I thought, “Maybe it’s not so easy to understand if you have this formal aspect of speech and spoken words and then some music.” So I thought, “I’ll take the more essential parts of the compositions, and make four longer pieces, and have it separate as music that stands for itself without words. So I took the basic parts, the most interesting – and this also, again, shows minimalism, the first one. It’s called ‘Two Keyboards’ – it’s really played on two keyboards with delays, there’s no sequencer. ‘Four Voices’ is composed in kind by sequence, a combination of both. ‘Four Guitars’ starts with sampled guitars, which for me at first, I’d never used before. We had a sample of a guitar, and were playing with it. And then ‘Twelve Samples’ is only playing with sampled sounds, without any synthesised sound, only sampled sound.

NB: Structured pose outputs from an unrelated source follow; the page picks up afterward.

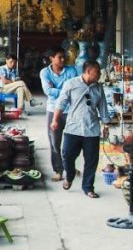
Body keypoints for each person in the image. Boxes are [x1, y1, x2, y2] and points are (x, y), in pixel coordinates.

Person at [50, 61, 108, 198]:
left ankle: (88, 188)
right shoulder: (71, 84)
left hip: (92, 129)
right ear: (88, 71)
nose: (99, 75)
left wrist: (106, 125)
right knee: (67, 155)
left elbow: (103, 108)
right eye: (97, 72)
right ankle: (69, 176)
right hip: (73, 128)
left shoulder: (98, 88)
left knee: (91, 161)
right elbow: (61, 103)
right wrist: (55, 120)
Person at [40, 48, 80, 182]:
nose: (63, 60)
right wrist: (65, 90)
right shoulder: (44, 72)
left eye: (64, 57)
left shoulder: (72, 70)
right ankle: (58, 170)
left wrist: (57, 89)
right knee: (54, 142)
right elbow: (48, 91)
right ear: (51, 58)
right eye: (59, 57)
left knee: (73, 141)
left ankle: (70, 167)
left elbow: (75, 89)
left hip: (71, 110)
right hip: (53, 110)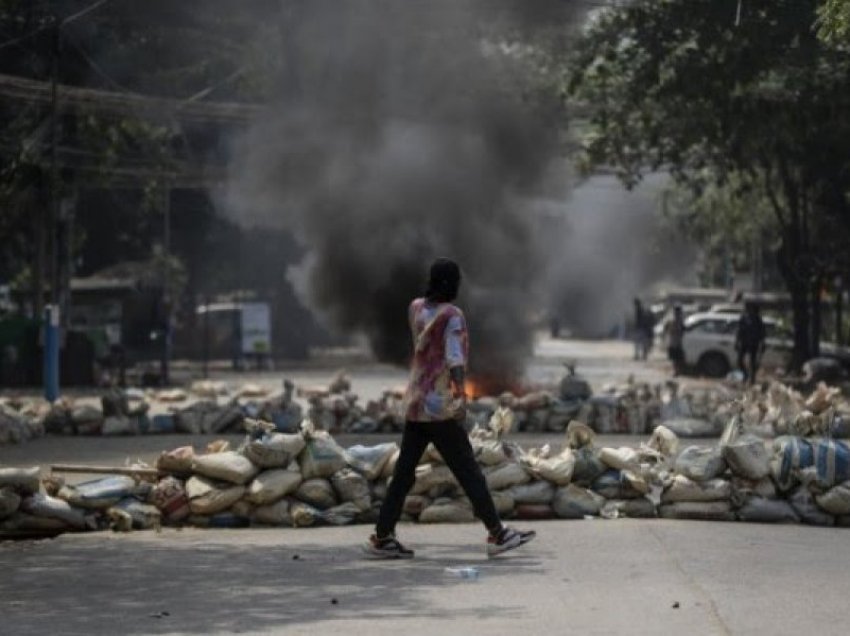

So I tried to bring in some steps of development in music like sampling and computer programming, This was ’88, so it was still with Atari and MIDI things, and technology which was very static. I always found it a bit boring, because, as I said before, I’m a live musician, and everything has to be more or less live. In the ’80s, the problem was that you had interesting facilities with MIDI and computers , but you could not use it live – you could not play it live with it. You could use it in a studio and type in your notes and everything was fine, but then you want to change something and you have to stop and you listen again. Very soon you lose any feeling for the music because it gets too mathematical. That’s the great advantage of today’s programs – you can just play and try and it doesn’t stop and it works and the programs are stable! [laughs] So it’s still fun in a way. The biggest problem for composing music is that you have a structure – what you have in films, in a dramaturgy, in a way. You have a start, and then it goes up, and something happens and then it goes down, and the same has to happen in music, and this is very difficult if you always stop and write something. [Now] when you play, you have a feeling for the timing, and you say “boom-boom-boom – now something has to come, something has to change.” Otherwise it gets boring… It don’t matter if it’s dance music or if it’s classical or if it’s jazz, or whatever – it has to attract a listener, so that he listens to it and follows your ideas.